* Instructions for the task:
Format every line of text in the material below as a single numbered list, leaving out any blank lines.

* Extracted information:
□ □ □ □ □ □ □

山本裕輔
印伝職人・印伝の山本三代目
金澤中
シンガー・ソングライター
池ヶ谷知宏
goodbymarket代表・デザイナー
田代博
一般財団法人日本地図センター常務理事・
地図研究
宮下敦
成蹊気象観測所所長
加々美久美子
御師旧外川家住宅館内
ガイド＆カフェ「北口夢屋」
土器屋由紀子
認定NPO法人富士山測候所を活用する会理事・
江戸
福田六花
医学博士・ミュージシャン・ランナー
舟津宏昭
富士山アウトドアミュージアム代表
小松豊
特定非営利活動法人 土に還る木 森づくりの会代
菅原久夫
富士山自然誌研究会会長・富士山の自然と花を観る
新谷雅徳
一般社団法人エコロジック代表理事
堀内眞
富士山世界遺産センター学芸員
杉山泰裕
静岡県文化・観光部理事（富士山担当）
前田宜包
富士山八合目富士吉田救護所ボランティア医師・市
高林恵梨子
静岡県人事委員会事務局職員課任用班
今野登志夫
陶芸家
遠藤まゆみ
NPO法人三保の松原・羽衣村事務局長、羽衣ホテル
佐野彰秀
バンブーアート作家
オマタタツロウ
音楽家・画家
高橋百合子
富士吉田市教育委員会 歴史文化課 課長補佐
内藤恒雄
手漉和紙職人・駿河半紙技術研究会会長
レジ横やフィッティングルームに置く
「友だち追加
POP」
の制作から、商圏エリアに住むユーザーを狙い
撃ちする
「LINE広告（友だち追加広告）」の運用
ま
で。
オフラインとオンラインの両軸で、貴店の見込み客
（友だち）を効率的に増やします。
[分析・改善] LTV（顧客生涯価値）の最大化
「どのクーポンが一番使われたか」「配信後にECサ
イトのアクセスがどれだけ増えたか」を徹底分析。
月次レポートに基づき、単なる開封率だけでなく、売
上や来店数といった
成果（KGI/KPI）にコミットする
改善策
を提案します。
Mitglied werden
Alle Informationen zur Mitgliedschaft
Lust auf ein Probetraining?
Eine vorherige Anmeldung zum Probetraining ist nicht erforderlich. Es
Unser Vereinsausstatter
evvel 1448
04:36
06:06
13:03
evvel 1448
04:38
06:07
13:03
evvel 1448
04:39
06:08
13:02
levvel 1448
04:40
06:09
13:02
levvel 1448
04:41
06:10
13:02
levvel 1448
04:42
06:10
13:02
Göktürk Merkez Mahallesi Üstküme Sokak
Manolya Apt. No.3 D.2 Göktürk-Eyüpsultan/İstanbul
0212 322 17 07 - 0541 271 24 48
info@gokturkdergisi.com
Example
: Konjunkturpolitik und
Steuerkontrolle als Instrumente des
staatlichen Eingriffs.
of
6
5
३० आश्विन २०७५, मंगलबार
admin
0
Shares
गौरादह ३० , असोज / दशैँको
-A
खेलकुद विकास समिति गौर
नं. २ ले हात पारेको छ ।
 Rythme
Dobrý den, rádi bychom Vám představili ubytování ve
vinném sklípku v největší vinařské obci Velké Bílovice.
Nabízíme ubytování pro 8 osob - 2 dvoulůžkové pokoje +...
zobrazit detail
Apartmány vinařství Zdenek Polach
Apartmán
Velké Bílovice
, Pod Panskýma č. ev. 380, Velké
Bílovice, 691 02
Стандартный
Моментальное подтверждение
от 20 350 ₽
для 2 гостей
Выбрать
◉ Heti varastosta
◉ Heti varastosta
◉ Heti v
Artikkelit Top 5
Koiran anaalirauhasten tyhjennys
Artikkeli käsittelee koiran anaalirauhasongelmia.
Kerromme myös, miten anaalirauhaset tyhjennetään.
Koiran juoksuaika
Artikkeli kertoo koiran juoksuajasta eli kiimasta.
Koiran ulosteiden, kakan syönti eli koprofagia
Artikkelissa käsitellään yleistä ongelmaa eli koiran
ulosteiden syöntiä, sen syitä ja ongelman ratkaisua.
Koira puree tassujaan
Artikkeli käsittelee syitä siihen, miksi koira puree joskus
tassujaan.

□ □ □ □ □ □ □

* Your solution:
1. 山本裕輔
2. 印伝職人・印伝の山本三代目
3. 金澤中
4. シンガー・ソングライター
5. 池ヶ谷知宏
6. goodbymarket代表・デザイナー
7. 田代博
8. 一般財団法人日本地図センター常務理事・
9. 地図研究
10. 宮下敦
11. 成蹊気象観測所所長
12. 加々美久美子
13. 御師旧外川家住宅館内
14. ガイド＆カフェ「北口夢屋」
15. 土器屋由紀子
16. 認定NPO法人富士山測候所を活用する会理事・
17. 江戸
18. 福田六花
19. 医学博士・ミュージシャン・ランナー
20. 舟津宏昭
21. 富士山アウトドアミュージアム代表
22. 小松豊
23. 特定非営利活動法人 土に還る木 森づくりの会代
24. 菅原久夫
25. 富士山自然誌研究会会長・富士山の自然と花を観る
26. 新谷雅徳
27. 一般社団法人エコロジック代表理事
28. 堀内眞
29. 富士山世界遺産センター学芸員
30. 杉山泰裕
31. 静岡県文化・観光部理事（富士山担当）
32. 前田宜包
33. 富士山八合目富士吉田救護所ボランティア医師・市
34. 高林恵梨子
35. 静岡県人事委員会事務局職員課任用班
36. 今野登志夫
37. 陶芸家
38. 遠藤まゆみ
39. NPO法人三保の松原・羽衣村事務局長、羽衣ホテル
40. 佐野彰秀
41. バンブーアート作家
42. オマタタツロウ
43. 音楽家・画家
44. 高橋百合子
45. 富士吉田市教育委員会 歴史文化課 課長補佐
46. 内藤恒雄
47. 手漉和紙職人・駿河半紙技術研究会会長
48. レジ横やフィッティングルームに置く
49. 「友だち追加
50. POP」
51. の制作から、商圏エリアに住むユーザーを狙い
52. 撃ちする
53. 「LINE広告（友だち追加広告）」の運用
54. ま
55. で。
56. オフラインとオンラインの両軸で、貴店の見込み客
57. （友だち）を効率的に増やします。
58. [分析・改善] LTV（顧客生涯価値）の最大化
59. 「どのクーポンが一番使われたか」「配信後にECサ
60. イトのアクセスがどれだけ増えたか」を徹底分析。
61. 月次レポートに基づき、単なる開封率だけでなく、売
62. 上や来店数といった
63. 成果（KGI/KPI）にコミットする
64. 改善策
65. を提案します。
66. Mitglied werden
67. Alle Informationen zur Mitgliedschaft
68. Lust auf ein Probetraining?
69. Eine vorherige Anmeldung zum Probetraining ist nicht erforderlich. Es
70. Unser Vereinsausstatter
71. evvel 1448
72. 04:36
73. 06:06
74. 13:03
75. evvel 1448
76. 04:38
77. 06:07
78. 13:03
79. evvel 1448
80. 04:39
81. 06:08
82. 13:02
83. levvel 1448
84. 04:40
85. 06:09
86. 13:02
87. levvel 1448
88. 04:41
89. 06:10
90. 13:02
91. levvel 1448
92. 04:42
93. 06:10
94. 13:02
95. Göktürk Merkez Mahallesi Üstküme Sokak
96. Manolya Apt. No.3 D.2 Göktürk-Eyüpsultan/İstanbul
97. 0212 322 17 07 - 0541 271 24 48
98. info@gokturkdergisi.com
99. Example
100. : Konjunkturpolitik und
101. Steuerkontrolle als Instrumente des
102. staatlichen Eingriffs.
103. of
104. 6
105. 5
106. ३० आश्विन २०७५, मंगलबार
107. admin
108. 0
109. Shares
110. गौरादह ३० , असोज / दशैँको
111. -A
112. खेलकुद विकास समिति गौर
113. नं. २ ले हात पारेको छ ।
114.  Rythme
115. Dobrý den, rádi bychom Vám představili ubytování ve
116. vinném sklípku v největší vinařské obci Velké Bílovice.
117. Nabízíme ubytování pro 8 osob - 2 dvoulůžkové pokoje +...
118. zobrazit detail
119. Apartmány vinařství Zdenek Polach
120. Apartmán
121. Velké Bílovice
122. , Pod Panskýma č. ev. 380, Velké
123. Bílovice, 691 02
124. Стандартный
125. Моментальное подтверждение
126. от 20 350 ₽
127. для 2 гостей
128. Выбрать
129. ◉ Heti varastosta
130. ◉ Heti varastosta
131. ◉ Heti v
132. Artikkelit Top 5
133. Koiran anaalirauhasten tyhjennys
134. Artikkeli käsittelee koiran anaalirauhasongelmia.
135. Kerromme myös, miten anaalirauhaset tyhjennetään.
136. Koiran juoksuaika
137. Artikkeli kertoo koiran juoksuajasta eli kiimasta.
138. Koiran ulosteiden, kakan syönti eli koprofagia
139. Artikkelissa käsitellään yleistä ongelmaa eli koiran
140. ulosteiden syöntiä, sen syitä ja ongelman ratkaisua.
141. Koira puree tassujaan
142. Artikkeli käsittelee syitä siihen, miksi koira puree joskus
143. tassujaan.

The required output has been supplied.